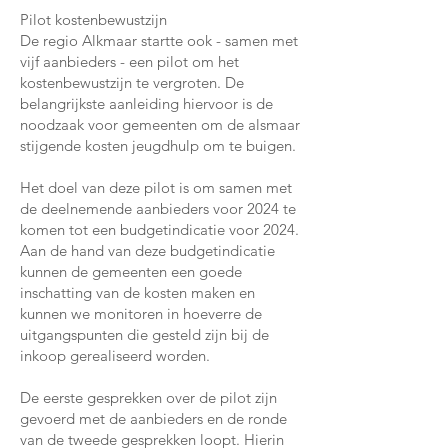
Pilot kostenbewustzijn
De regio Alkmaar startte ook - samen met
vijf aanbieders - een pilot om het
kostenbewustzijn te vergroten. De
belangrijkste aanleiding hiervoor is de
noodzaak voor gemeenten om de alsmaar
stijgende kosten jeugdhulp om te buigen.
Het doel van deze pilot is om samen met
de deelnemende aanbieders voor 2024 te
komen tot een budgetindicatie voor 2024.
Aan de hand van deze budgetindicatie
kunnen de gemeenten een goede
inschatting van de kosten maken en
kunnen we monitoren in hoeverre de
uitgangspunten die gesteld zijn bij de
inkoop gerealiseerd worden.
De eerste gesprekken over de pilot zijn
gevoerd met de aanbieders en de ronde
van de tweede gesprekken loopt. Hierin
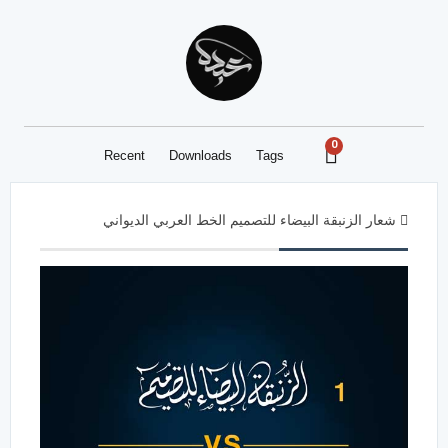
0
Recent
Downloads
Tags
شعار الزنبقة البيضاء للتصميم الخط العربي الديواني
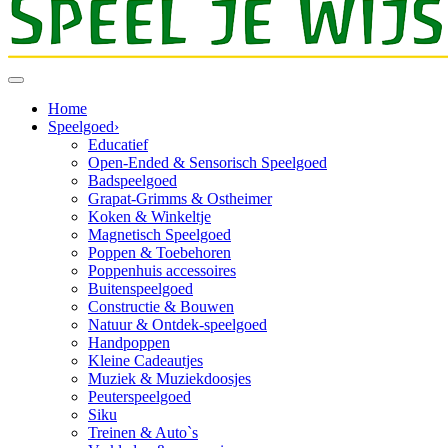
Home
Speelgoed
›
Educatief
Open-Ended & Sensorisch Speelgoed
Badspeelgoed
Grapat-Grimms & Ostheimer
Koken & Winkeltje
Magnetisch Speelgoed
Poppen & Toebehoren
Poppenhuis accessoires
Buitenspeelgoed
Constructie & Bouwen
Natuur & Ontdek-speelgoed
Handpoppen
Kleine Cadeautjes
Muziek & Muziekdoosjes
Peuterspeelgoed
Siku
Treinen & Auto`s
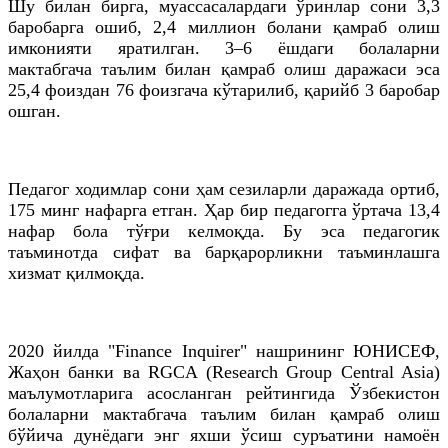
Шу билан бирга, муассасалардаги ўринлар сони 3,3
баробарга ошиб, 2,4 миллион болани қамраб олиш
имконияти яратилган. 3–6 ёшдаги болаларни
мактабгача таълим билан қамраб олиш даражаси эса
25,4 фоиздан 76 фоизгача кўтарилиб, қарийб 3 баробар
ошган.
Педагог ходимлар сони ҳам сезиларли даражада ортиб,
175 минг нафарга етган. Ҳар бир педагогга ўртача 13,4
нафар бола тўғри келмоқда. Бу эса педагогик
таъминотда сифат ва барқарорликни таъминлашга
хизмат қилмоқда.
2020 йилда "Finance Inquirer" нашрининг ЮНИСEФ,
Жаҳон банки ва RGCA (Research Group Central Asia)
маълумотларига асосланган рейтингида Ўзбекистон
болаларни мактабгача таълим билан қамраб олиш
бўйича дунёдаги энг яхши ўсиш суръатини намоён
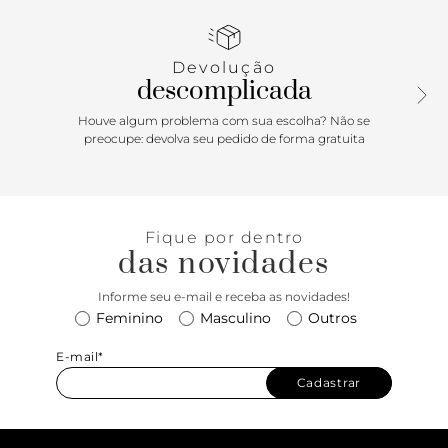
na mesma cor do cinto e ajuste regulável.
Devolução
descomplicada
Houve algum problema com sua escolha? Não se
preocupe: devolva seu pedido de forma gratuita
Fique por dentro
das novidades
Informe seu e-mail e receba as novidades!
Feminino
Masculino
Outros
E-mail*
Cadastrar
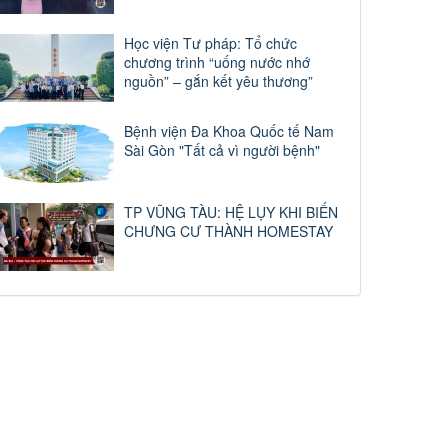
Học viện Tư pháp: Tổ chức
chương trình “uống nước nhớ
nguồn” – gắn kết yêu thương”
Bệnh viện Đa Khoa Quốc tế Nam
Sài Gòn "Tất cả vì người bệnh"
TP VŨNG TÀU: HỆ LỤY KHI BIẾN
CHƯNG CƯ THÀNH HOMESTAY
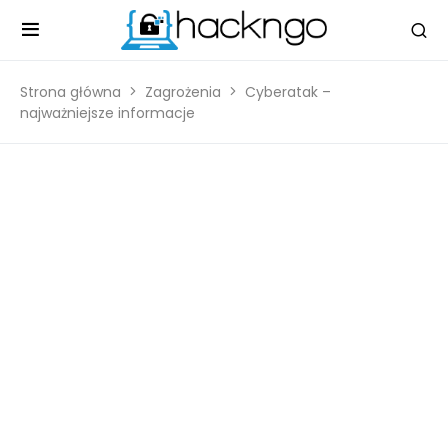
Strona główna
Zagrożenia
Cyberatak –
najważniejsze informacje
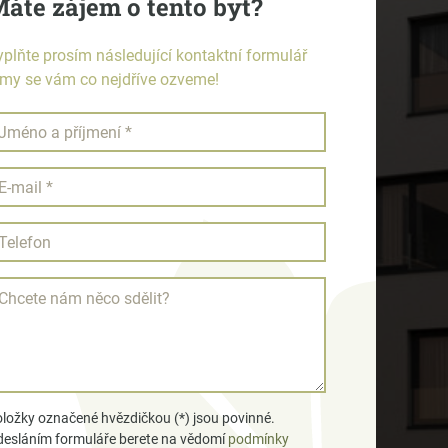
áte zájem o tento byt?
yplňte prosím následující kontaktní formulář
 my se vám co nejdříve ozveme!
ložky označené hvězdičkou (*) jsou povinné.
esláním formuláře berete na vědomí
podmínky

+++

§ EXERCISE DESCRIPTION
Copy the text read from each of the records above, line for line and without any changes. Leave out the picture markers.

§ FINISHED TASK
Pilot kostenbewustzijn
De regio Alkmaar startte ook - samen met
vijf aanbieders - een pilot om het
kostenbewustzijn te vergroten. De
belangrijkste aanleiding hiervoor is de
noodzaak voor gemeenten om de alsmaar
stijgende kosten jeugdhulp om te buigen.
Het doel van deze pilot is om samen met
de deelnemende aanbieders voor 2024 te
komen tot een budgetindicatie voor 2024.
Aan de hand van deze budgetindicatie
kunnen de gemeenten een goede
inschatting van de kosten maken en
kunnen we monitoren in hoeverre de
uitgangspunten die gesteld zijn bij de
inkoop gerealiseerd worden.
De eerste gesprekken over de pilot zijn
gevoerd met de aanbieders en de ronde
van de tweede gesprekken loopt. Hierin
0
Recent
Downloads
Tags
شعار الزنبقة البيضاء للتصميم الخط العربي الديواني
Home
Speelgoed
›
Educatief
Open-Ended & Sensorisch Speelgoed
Badspeelgoed
Grapat-Grimms & Ostheimer
Koken & Winkeltje
Magnetisch Speelgoed
Poppen & Toebehoren
Poppenhuis accessoires
Buitenspeelgoed
Constructie & Bouwen
Natuur & Ontdek-speelgoed
Handpoppen
Kleine Cadeautjes
Muziek & Muziekdoosjes
Peuterspeelgoed
Siku
Treinen & Auto`s
Шу билан бирга, муассасалардаги ўринлар сони 3,3
баробарга ошиб, 2,4 миллион болани қамраб олиш
имконияти яратилган. 3–6 ёшдаги болаларни
мактабгача таълим билан қамраб олиш даражаси эса
25,4 фоиздан 76 фоизгача кўтарилиб, қарийб 3 баробар
ошган.
Педагог ходимлар сони ҳам сезиларли даражада ортиб,
175 минг нафарга етган. Ҳар бир педагогга ўртача 13,4
нафар бола тўғри келмоқда. Бу эса педагогик
таъминотда сифат ва барқарорликни таъминлашга
хизмат қилмоқда.
2020 йилда "Finance Inquirer" нашрининг ЮНИСEФ,
Жаҳон банки ва RGCA (Research Group Central Asia)
маълумотларига асосланган рейтингида Ўзбекистон
болаларни мактабгача таълим билан қамраб олиш
бўйича дунёдаги энг яхши ўсиш суръатини намоён
na mesma cor do cinto e ajuste regulável.
Devolução
descomplicada
Houve algum problema com sua escolha? Não se
preocupe: devolva seu pedido de forma gratuita
Fique por dentro
das novidades
Informe seu e-mail e receba as novidades!
Feminino
Masculino
Outros
E-mail*
Cadastrar
Học viện Tư pháp: Tổ chức
chương trình “uống nước nhớ
nguồn” – gắn kết yêu thương”
Bệnh viện Đa Khoa Quốc tế Nam
Sài Gòn "Tất cả vì người bệnh"
TP VŨNG TÀU: HỆ LỤY KHI BIẾN
CHƯNG CƯ THÀNH HOMESTAY
Strona główna
Zagrożenia
Cyberatak –
najważniejsze informacje
áte zájem o tento byt?
yplňte prosím následující kontaktní formulář
 my se vám co nejdříve ozveme!
ložky označené hvězdičkou (*) jsou povinné.
esláním formuláře berete na vědomí
podmínky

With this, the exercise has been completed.